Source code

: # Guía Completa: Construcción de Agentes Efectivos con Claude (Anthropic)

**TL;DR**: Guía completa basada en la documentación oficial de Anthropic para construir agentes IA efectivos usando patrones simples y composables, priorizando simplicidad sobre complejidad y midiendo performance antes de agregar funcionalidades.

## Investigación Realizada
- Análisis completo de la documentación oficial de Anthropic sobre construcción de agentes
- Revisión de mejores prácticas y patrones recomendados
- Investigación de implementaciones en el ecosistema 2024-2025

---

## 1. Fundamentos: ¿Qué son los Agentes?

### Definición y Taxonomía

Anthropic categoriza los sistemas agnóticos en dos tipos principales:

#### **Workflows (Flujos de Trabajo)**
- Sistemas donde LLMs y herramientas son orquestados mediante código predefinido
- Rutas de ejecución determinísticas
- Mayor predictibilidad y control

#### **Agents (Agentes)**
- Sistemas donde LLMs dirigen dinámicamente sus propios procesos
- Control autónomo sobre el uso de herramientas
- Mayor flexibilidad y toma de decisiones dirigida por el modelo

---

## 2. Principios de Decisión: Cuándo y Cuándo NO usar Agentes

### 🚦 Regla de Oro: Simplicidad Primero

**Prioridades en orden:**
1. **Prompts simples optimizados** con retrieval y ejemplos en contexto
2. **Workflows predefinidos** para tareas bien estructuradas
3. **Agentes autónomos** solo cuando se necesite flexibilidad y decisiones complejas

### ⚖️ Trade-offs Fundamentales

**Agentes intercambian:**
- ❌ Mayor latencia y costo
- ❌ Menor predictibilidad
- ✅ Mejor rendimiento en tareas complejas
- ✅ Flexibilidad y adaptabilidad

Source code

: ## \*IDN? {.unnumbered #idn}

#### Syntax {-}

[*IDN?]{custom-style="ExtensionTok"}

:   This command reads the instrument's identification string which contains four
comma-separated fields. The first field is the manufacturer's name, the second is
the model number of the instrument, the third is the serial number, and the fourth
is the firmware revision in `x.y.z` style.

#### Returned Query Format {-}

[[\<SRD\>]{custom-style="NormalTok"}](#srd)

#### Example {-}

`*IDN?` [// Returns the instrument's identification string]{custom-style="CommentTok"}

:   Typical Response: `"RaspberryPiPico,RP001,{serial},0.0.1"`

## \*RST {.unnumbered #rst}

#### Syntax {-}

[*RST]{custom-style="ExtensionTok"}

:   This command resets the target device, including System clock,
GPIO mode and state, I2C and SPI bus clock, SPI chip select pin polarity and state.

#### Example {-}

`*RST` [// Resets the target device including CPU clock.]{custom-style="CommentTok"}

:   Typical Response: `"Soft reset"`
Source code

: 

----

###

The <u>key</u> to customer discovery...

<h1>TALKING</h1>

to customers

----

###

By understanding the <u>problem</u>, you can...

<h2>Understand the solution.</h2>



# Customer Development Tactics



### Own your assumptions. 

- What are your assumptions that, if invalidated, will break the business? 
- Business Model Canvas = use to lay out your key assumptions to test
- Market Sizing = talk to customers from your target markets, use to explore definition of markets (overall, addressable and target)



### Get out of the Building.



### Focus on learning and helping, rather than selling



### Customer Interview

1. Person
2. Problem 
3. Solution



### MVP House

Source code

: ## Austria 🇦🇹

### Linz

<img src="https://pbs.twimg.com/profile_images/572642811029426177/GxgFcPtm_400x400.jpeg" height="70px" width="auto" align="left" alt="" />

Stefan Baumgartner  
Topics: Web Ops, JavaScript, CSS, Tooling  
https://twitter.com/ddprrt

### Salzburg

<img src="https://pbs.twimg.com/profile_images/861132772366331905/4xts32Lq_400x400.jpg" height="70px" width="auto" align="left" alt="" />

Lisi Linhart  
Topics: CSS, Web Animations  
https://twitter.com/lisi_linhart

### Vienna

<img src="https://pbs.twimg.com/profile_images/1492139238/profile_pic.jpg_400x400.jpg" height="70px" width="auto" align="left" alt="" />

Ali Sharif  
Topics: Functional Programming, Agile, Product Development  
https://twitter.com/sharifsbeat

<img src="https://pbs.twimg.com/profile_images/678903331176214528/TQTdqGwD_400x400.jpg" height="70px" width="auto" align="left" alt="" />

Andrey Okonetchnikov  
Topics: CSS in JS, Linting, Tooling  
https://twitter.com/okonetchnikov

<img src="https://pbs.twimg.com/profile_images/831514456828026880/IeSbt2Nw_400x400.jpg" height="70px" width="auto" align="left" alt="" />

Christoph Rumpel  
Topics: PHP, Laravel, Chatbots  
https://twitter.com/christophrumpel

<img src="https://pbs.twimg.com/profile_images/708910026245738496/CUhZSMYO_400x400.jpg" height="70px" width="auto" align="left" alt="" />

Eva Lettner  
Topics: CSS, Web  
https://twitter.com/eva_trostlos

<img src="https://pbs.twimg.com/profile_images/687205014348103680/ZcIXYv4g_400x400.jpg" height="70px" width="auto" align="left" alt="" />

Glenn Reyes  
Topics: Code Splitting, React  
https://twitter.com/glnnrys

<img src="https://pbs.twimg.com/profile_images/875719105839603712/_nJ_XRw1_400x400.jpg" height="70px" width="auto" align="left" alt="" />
++++++++
- [Exercise instructions]: Convert the lines of the material, from the first line through the line containing "con Claude (Anthropic)", into a Markdown table with the columns Row and Line, omitting blank lines.

- [Exercise solution]:
| Row | Line |
|---|---|
| 1 | Source code |
| 2 | : # Guía Completa: Construcción de Agentes Efectivos con Claude (Anthropic) |